Pfleiderer Zurückhaltung am Bau

Das erste Halbjahr ist für den Holzverarbeiter unbefriedigend verlaufen. Entsprechend zurückhaltend fällt die Umsatzprognose für das Gesamtjahr aus. Auch Stellenstreichungen kündigt Pfleiderer an - allerdings nicht in Deutschland.

Neumarkt in der Oberpfalz - Pfleiderer  hat nach einem eher schwachen ersten Halbjahr 2008 seine Umsatzprognose für das Gesamtjahr gekappt. Nun erwarte Pfleiderer einen Umsatz zwischen 1,8 und 1,9 Milliarden Euro, teilte die im MDax  notierte Gesellschaft mit. Zuvor war Pfleiderer von Erlösen in Höhe von zwei Milliarden Euro ausgegangen.
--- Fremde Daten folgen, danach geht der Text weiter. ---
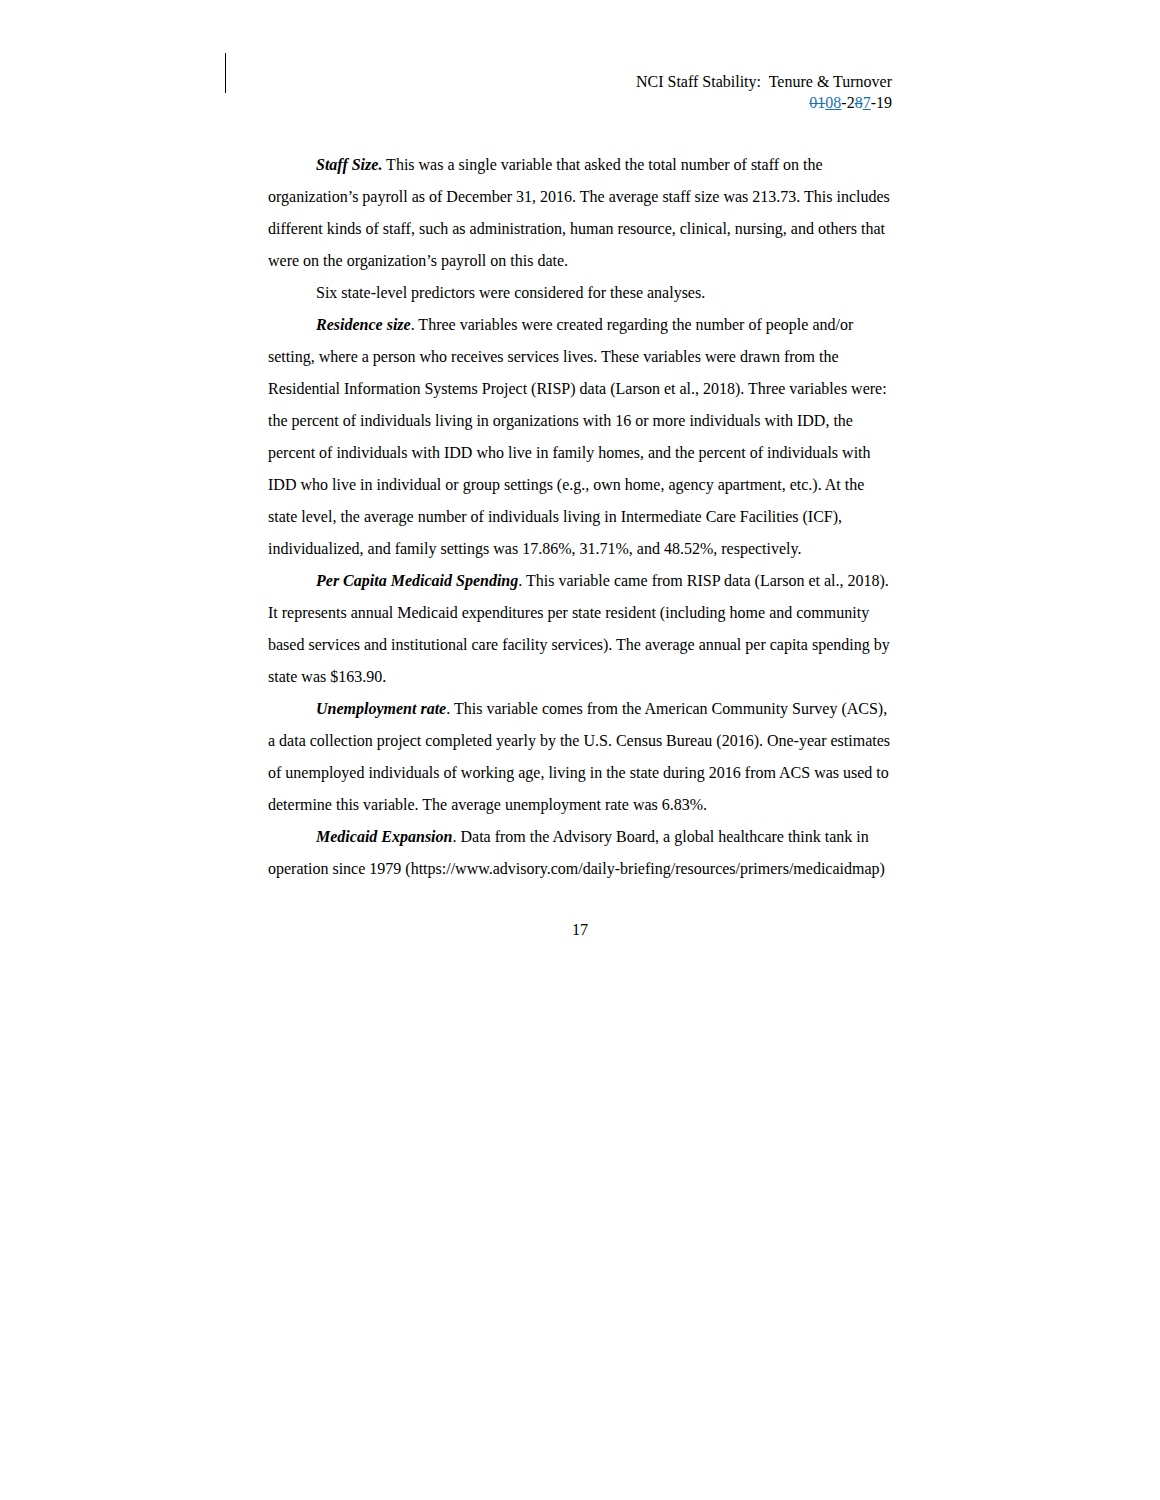NCI Staff Stability: Tenure & Turnover
0108-287-19
Staff Size. This was a single variable that asked the total number of staff on the organization’s payroll as of December 31, 2016. The average staff size was 213.73. This includes different kinds of staff, such as administration, human resource, clinical, nursing, and others that were on the organization’s payroll on this date.
Six state-level predictors were considered for these analyses.
Residence size. Three variables were created regarding the number of people and/or setting, where a person who receives services lives. These variables were drawn from the Residential Information Systems Project (RISP) data (Larson et al., 2018). Three variables were: the percent of individuals living in organizations with 16 or more individuals with IDD, the percent of individuals with IDD who live in family homes, and the percent of individuals with IDD who live in individual or group settings (e.g., own home, agency apartment, etc.). At the state level, the average number of individuals living in Intermediate Care Facilities (ICF), individualized, and family settings was 17.86%, 31.71%, and 48.52%, respectively.
Per Capita Medicaid Spending. This variable came from RISP data (Larson et al., 2018). It represents annual Medicaid expenditures per state resident (including home and community based services and institutional care facility services). The average annual per capita spending by state was $163.90.
Unemployment rate. This variable comes from the American Community Survey (ACS), a data collection project completed yearly by the U.S. Census Bureau (2016). One-year estimates of unemployed individuals of working age, living in the state during 2016 from ACS was used to determine this variable. The average unemployment rate was 6.83%.
Medicaid Expansion. Data from the Advisory Board, a global healthcare think tank in operation since 1979 (https://www.advisory.com/daily-briefing/resources/primers/medicaidmap)
17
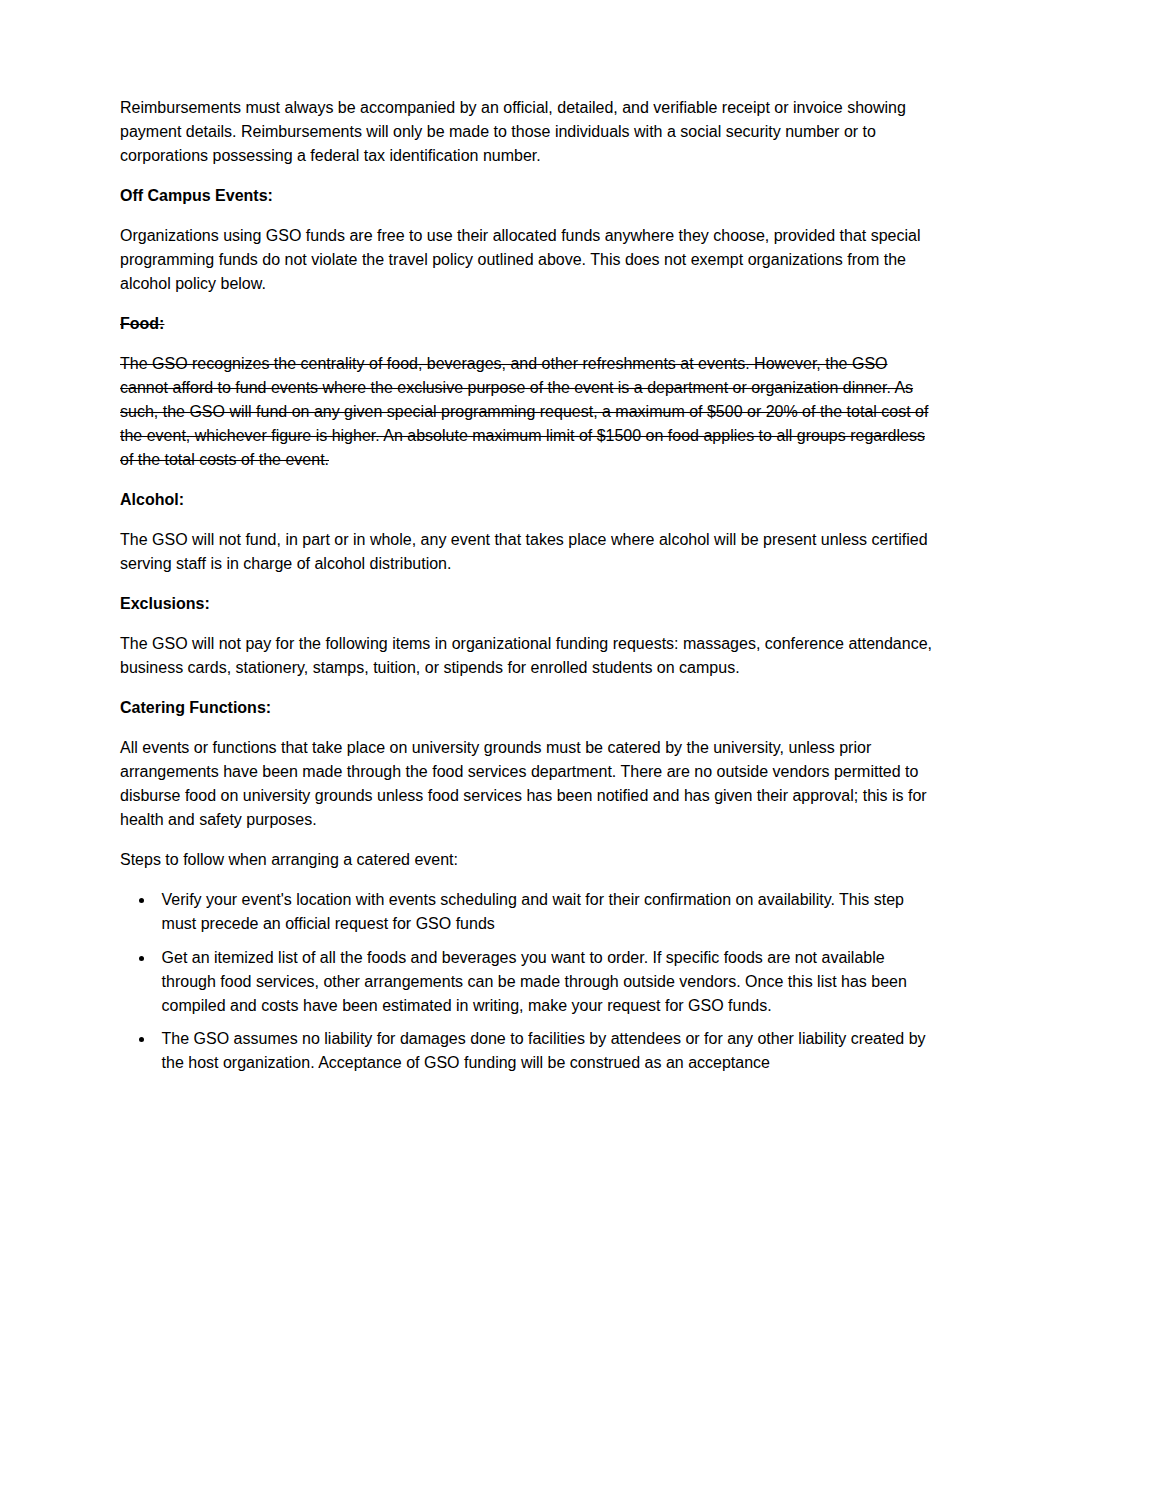Reimbursements must always be accompanied by an official, detailed, and verifiable receipt or invoice showing payment details. Reimbursements will only be made to those individuals with a social security number or to corporations possessing a federal tax identification number.
Off Campus Events:
Organizations using GSO funds are free to use their allocated funds anywhere they choose, provided that special programming funds do not violate the travel policy outlined above. This does not exempt organizations from the alcohol policy below.
Food:
The GSO recognizes the centrality of food, beverages, and other refreshments at events. However, the GSO cannot afford to fund events where the exclusive purpose of the event is a department or organization dinner. As such, the GSO will fund on any given special programming request, a maximum of $500 or 20% of the total cost of the event, whichever figure is higher. An absolute maximum limit of $1500 on food applies to all groups regardless of the total costs of the event.
Alcohol:
The GSO will not fund, in part or in whole, any event that takes place where alcohol will be present unless certified serving staff is in charge of alcohol distribution.
Exclusions:
The GSO will not pay for the following items in organizational funding requests: massages, conference attendance, business cards, stationery, stamps, tuition, or stipends for enrolled students on campus.
Catering Functions:
All events or functions that take place on university grounds must be catered by the university, unless prior arrangements have been made through the food services department. There are no outside vendors permitted to disburse food on university grounds unless food services has been notified and has given their approval; this is for health and safety purposes.
Steps to follow when arranging a catered event:
Verify your event's location with events scheduling and wait for their confirmation on availability. This step must precede an official request for GSO funds
Get an itemized list of all the foods and beverages you want to order. If specific foods are not available through food services, other arrangements can be made through outside vendors. Once this list has been compiled and costs have been estimated in writing, make your request for GSO funds.
The GSO assumes no liability for damages done to facilities by attendees or for any other liability created by the host organization. Acceptance of GSO funding will be construed as an acceptance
Die Ergebnisprognose für 2008 hatte das Unternehmen bereits in der vergangenen Woche zurückgenommen. Ursprünglich hatte das Unternehmen ein Jahresergebnis vor Zinsen, Steuern und Abschreibungen (Ebitda) von rund 300 Millionen Euro angepeilt. Nun kündigte Pfleiderer an, das Ebitda des vergangenen Jahres in Höhe von 249 Millionen Euro lediglich zu übertreffen.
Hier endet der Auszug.